Records from a collection:
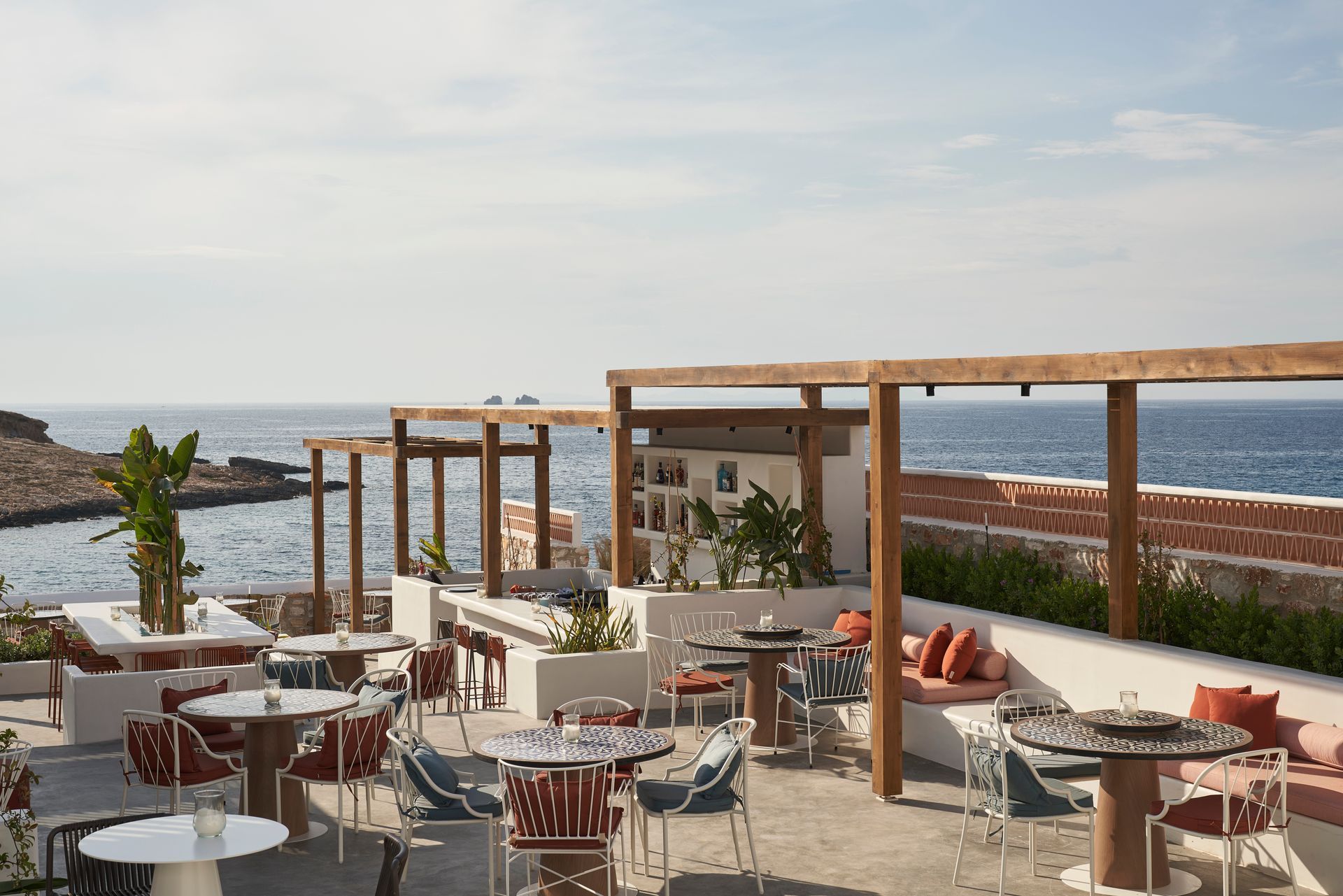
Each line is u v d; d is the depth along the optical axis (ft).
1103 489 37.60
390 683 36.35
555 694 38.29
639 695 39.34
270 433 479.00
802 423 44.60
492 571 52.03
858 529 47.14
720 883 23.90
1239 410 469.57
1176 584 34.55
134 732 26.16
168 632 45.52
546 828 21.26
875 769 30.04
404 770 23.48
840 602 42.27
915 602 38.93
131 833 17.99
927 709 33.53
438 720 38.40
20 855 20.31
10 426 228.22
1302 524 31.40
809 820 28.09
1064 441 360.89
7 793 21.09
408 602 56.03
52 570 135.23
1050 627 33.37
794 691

#### Problem requirements
What is needed is a word-for-word transcription of all the entries, with the pictures dropped.

#### Solution to this task
Each line is u v d; d is the depth along the optical axis (ft).
1103 489 37.60
390 683 36.35
555 694 38.29
639 695 39.34
270 433 479.00
802 423 44.60
492 571 52.03
858 529 47.14
720 883 23.90
1239 410 469.57
1176 584 34.55
134 732 26.16
168 632 45.52
546 828 21.26
875 769 30.04
404 770 23.48
840 602 42.27
915 602 38.93
131 833 17.99
927 709 33.53
438 720 38.40
20 855 20.31
10 426 228.22
1302 524 31.40
809 820 28.09
1064 441 360.89
7 793 21.09
408 602 56.03
52 570 135.23
1050 627 33.37
794 691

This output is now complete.